## TASK TO COMPLETE
Given the material below, output exactly the lines from the line with "2. You may continue" to the line with "4. Always follow", both ends included, and no other lines.

## SUPPLIED MATERIAL

++++++++++

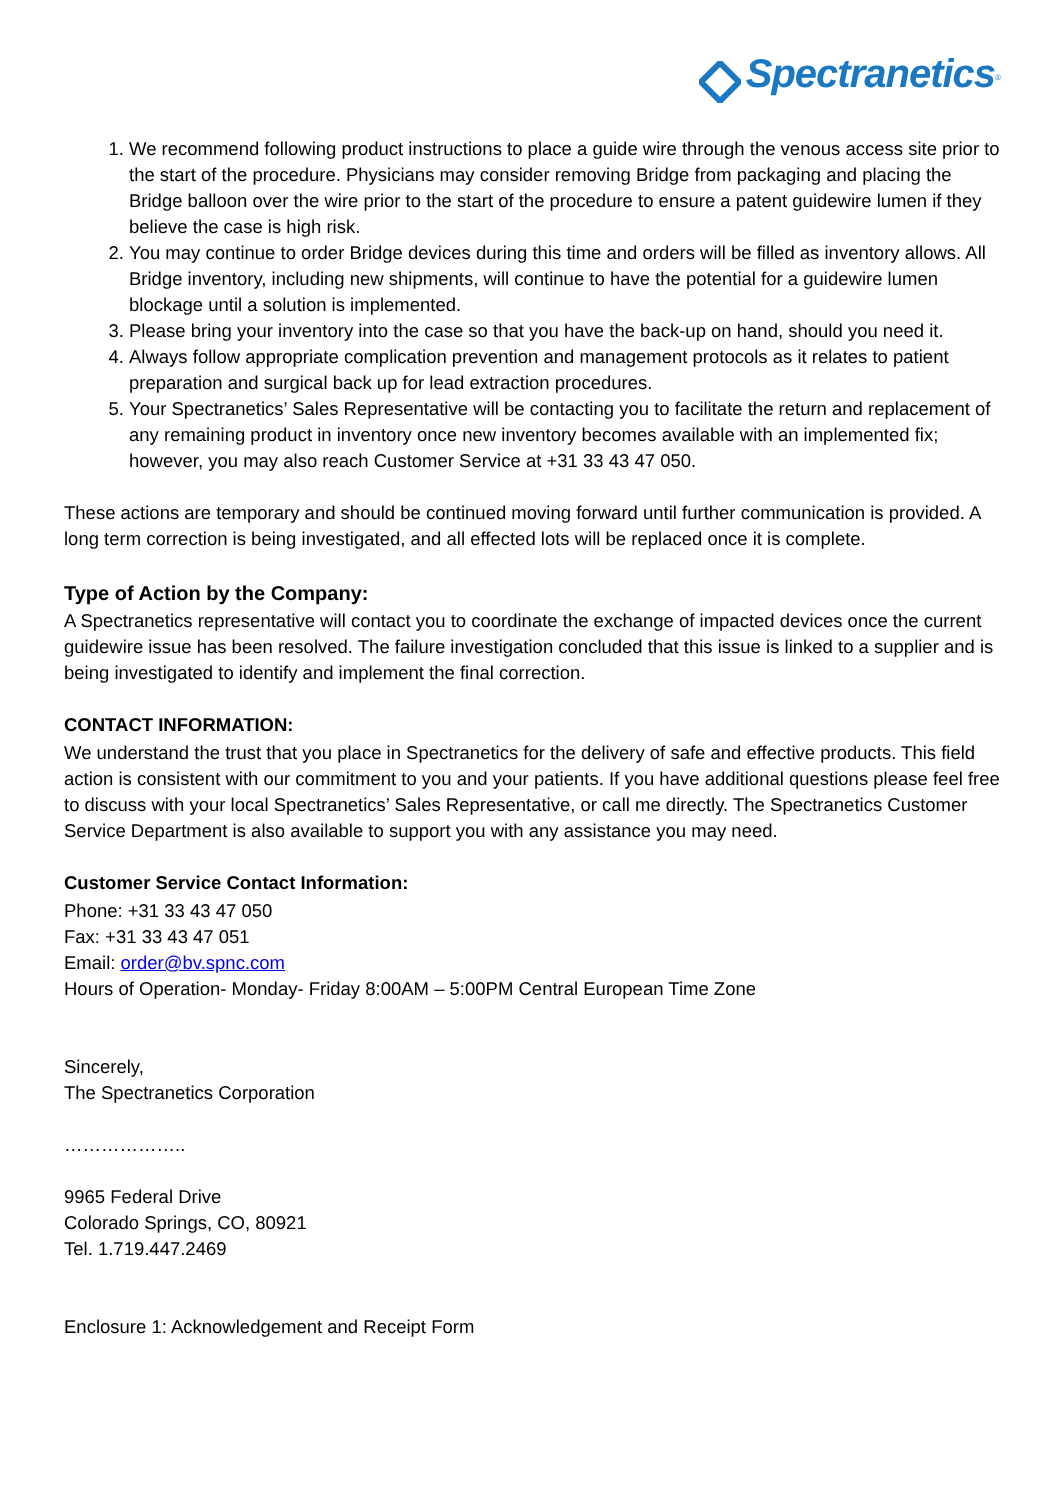Spectranetics<sup>®</sup>
1. We recommend following product instructions to place a guide wire through the venous access site prior to the start of the procedure. Physicians may consider removing Bridge from packaging and placing the Bridge balloon over the wire prior to the start of the procedure to ensure a patent guidewire lumen if they believe the case is high risk.
2. You may continue to order Bridge devices during this time and orders will be filled as inventory allows. All Bridge inventory, including new shipments, will continue to have the potential for a guidewire lumen blockage until a solution is implemented.
3. Please bring your inventory into the case so that you have the back-up on hand, should you need it.
4. Always follow appropriate complication prevention and management protocols as it relates to patient preparation and surgical back up for lead extraction procedures.
5. Your Spectranetics’ Sales Representative will be contacting you to facilitate the return and replacement of any remaining product in inventory once new inventory becomes available with an implemented fix; however, you may also reach Customer Service at +31 33 43 47 050.
These actions are temporary and should be continued moving forward until further communication is provided. A long term correction is being investigated, and all effected lots will be replaced once it is complete.
Type of Action by the Company:
A Spectranetics representative will contact you to coordinate the exchange of impacted devices once the current guidewire issue has been resolved. The failure investigation concluded that this issue is linked to a supplier and is being investigated to identify and implement the final correction.
CONTACT INFORMATION:
We understand the trust that you place in Spectranetics for the delivery of safe and effective products. This field action is consistent with our commitment to you and your patients. If you have additional questions please feel free to discuss with your local Spectranetics’ Sales Representative, or call me directly. The Spectranetics Customer Service Department is also available to support you with any assistance you may need.
Customer Service Contact Information:
Phone: +31 33 43 47 050
Fax: +31 33 43 47 051
Email: order@bv.spnc.com
Hours of Operation- Monday- Friday 8:00AM – 5:00PM Central European Time Zone
Sincerely,
The Spectranetics Corporation
………………..
9965 Federal Drive
Colorado Springs, CO, 80921
Tel. 1.719.447.2469
Enclosure 1: Acknowledgement and Receipt Form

++++++++++

## EXPECTED ANSWER
2. You may continue to order Bridge devices during this time and orders will be filled as inventory allows. All Bridge inventory, including new shipments, will continue to have the potential for a guidewire lumen blockage until a solution is implemented.
3. Please bring your inventory into the case so that you have the back-up on hand, should you need it.
4. Always follow appropriate complication prevention and management protocols as it relates to patient preparation and surgical back up for lead extraction procedures.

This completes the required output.